Google changes the way AdWords works all the time. I'm continually reviewing all their changes just to keep up with the latest features. It's not easy.
Regardless of the new features Google AdWords has, the first thing you need to decide when setting up your new AdWords campaign is the list of keywords to target.
What keywords are best? That's a real tough question to answer since Google hides them from you in your Analytics reports.
According to Google's search engine optimization point of view, they don't want you to construct your website based on targeted keywords; meanwhile their AdWords system is all about keyword targeting and budgets.
Can you say conflicted?
AdWords has some really good built-in keyword suggestion tools to help you pick the keywords you could target, but you'll never know if these suggestions are good or bad until you start spending some money.
Regardless of all the new features in AdWords every few months, one setup tactic remains the same... The Test Budget.
The Test Budget is an amount of money specifically earmarked for testing of your online ads. This should be at least $400 but probably no more than $2000 per test. Since this is a "test" you should not *expect* any return on the ads, instead you want to see *if* the ads will return anything at all in association with the keywords you've chosen.
A lot of labor can easily be sucked up when you set up a complex campaign in AdWords, and all that labor cost would be completely wasted if you are targeting the wrong keywords, the wrong time of the day, and the wrong days of the week.
With a test budget you would set up a few simple ads for different sets of keywords. These ads would display all day long for at least a week. A two week test during a non-holiday period would be better.
At the end of the testing period, you would run reports to show you what days of the week the ads were clicked, what time of day they were clicked most, and the keywords people searched that actually triggered your ads.
With these 3 factors, you can then create a more complicated campaign to target the best days, times, and keywords.
This Test Budget won't help you write the ads, or test ad effectiveness, for that you still need a creative team. But it does give your creative team better ammunition with which to target your customers. Keep in mind that there will still be a lot of labor, and probably a high cost, to set up the complicated campaign.
I realize that the idea of spending money on a test is not something that you want to hear. In fact it might sound like you are throwing money away.

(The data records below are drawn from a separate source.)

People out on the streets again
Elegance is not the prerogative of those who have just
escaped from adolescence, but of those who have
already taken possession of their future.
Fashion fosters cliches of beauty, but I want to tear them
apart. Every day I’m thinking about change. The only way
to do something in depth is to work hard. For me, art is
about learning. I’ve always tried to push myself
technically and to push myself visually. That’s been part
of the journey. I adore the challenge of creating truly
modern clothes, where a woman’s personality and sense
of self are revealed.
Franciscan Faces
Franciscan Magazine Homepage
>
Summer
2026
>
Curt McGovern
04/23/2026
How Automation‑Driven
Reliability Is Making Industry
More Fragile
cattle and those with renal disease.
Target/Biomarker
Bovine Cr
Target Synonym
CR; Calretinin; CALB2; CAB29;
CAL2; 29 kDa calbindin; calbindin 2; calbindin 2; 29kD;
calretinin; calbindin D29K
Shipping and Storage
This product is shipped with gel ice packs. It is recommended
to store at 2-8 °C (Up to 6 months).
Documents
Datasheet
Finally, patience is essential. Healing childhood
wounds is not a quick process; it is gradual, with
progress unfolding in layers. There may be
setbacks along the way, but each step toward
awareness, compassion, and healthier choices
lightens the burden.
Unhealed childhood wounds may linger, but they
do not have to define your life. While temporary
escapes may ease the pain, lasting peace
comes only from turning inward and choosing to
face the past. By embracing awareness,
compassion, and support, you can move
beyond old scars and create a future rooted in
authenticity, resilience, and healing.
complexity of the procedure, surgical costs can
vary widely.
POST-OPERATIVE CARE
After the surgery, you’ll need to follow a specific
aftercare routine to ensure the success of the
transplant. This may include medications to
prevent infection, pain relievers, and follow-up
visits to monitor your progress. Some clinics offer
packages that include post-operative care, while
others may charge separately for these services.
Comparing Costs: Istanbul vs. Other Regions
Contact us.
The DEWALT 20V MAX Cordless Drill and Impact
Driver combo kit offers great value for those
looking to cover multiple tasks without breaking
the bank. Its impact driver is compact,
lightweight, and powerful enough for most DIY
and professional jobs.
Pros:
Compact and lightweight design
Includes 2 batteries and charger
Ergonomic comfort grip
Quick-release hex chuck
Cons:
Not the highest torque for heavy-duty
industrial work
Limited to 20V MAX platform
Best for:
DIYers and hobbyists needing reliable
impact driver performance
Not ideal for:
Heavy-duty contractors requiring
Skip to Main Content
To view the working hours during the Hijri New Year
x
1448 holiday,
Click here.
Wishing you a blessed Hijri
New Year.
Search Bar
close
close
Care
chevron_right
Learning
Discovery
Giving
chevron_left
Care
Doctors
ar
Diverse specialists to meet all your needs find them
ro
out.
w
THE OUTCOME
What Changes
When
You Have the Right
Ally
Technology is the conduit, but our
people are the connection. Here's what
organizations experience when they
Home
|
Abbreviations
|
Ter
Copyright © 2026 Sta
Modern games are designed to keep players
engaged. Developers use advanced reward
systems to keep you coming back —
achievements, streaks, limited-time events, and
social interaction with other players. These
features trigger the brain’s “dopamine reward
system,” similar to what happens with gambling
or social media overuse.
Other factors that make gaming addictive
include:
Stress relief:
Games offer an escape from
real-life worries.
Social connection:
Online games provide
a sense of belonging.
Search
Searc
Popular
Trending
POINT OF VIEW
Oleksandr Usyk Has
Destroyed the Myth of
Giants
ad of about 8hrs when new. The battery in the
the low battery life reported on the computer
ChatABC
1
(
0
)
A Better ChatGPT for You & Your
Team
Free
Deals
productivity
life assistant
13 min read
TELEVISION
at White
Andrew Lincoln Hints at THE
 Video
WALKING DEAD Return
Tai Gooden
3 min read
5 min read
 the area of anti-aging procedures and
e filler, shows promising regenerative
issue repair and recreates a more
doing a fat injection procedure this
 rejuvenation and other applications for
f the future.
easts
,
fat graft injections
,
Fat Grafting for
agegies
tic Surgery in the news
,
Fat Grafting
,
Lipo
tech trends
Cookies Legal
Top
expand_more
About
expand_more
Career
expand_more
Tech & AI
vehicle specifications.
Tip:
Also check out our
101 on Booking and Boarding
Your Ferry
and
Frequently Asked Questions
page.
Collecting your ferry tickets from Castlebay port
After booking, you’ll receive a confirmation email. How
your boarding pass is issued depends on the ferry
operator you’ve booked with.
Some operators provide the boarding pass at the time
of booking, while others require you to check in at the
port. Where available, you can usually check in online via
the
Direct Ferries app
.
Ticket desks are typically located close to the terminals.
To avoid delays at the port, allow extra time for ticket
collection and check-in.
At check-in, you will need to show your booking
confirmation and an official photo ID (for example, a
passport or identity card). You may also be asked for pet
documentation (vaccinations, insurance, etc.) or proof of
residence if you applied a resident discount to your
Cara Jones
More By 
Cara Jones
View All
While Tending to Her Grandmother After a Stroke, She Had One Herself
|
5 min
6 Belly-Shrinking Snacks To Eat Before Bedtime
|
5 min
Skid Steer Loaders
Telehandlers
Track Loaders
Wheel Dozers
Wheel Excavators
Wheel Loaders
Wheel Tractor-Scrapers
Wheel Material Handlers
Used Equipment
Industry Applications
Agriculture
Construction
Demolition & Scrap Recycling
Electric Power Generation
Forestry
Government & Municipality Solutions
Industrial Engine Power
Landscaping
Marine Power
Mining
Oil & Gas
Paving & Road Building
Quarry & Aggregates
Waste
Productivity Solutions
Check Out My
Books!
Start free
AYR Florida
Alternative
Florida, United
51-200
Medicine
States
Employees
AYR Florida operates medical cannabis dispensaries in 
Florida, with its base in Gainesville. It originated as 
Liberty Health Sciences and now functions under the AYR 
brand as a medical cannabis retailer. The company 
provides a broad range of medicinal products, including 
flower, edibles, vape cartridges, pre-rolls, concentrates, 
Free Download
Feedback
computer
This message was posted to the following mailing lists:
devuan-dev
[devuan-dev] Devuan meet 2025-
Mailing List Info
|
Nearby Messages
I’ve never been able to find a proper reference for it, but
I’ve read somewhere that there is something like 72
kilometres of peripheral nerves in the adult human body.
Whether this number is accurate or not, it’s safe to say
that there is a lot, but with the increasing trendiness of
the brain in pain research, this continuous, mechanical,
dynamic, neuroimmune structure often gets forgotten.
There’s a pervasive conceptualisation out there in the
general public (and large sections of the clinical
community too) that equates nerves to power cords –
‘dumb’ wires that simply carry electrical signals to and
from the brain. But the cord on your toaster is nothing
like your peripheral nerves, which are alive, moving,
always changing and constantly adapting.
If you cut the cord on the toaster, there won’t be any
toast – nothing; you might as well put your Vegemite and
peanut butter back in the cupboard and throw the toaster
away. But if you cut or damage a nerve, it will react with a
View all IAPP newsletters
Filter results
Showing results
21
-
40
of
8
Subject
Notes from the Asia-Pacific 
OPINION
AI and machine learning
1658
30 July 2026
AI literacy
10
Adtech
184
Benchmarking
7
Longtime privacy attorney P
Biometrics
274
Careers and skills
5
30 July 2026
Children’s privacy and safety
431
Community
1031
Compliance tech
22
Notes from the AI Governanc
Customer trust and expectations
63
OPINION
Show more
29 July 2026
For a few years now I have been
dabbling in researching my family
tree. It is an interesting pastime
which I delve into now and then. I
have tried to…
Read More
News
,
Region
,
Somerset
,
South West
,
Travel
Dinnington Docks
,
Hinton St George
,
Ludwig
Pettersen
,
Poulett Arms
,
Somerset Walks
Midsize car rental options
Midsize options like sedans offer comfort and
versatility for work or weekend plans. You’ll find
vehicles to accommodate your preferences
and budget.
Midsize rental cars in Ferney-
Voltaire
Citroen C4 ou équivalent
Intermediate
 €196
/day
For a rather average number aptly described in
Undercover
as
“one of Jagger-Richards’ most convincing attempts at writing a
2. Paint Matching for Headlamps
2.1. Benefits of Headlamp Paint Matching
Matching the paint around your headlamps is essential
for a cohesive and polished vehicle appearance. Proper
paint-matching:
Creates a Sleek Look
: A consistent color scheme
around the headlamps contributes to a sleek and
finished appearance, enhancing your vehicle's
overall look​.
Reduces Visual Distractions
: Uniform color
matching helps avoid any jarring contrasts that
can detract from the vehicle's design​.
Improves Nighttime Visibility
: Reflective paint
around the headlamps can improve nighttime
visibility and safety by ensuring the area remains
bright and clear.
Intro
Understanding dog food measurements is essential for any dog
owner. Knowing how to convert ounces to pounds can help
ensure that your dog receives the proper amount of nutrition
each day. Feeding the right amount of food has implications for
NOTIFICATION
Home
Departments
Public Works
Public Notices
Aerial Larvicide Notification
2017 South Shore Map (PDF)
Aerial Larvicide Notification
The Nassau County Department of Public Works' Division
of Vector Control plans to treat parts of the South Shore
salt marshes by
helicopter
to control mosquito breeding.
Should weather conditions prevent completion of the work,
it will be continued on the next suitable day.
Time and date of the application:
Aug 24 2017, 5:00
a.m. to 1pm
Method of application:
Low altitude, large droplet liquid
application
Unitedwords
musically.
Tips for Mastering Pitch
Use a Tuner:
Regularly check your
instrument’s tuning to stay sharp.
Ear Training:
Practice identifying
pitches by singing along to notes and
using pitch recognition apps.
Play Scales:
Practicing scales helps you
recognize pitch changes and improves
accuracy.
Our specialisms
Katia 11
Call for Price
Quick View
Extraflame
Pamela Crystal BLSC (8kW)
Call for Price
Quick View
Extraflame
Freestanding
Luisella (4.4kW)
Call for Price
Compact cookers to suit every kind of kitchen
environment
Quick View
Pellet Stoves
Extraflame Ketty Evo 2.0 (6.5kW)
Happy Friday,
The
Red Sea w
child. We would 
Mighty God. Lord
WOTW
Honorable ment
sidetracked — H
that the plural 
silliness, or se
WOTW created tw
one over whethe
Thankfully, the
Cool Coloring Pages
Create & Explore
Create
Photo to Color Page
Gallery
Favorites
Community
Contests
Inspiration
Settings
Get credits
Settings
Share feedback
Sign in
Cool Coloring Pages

In reality, without the test phase you are jumping right into full scale advertising. Considering the setup costs, and the cost to run a full campaign, imagine how much more expensive it would be if the campaign failed completely?
Earmarking money as an AdWords Test Budget is a smart idea and will save you a lot of money, and disappointment, in the long run. Consider a new test every time you want to change the strategy of your AdWords campaigns.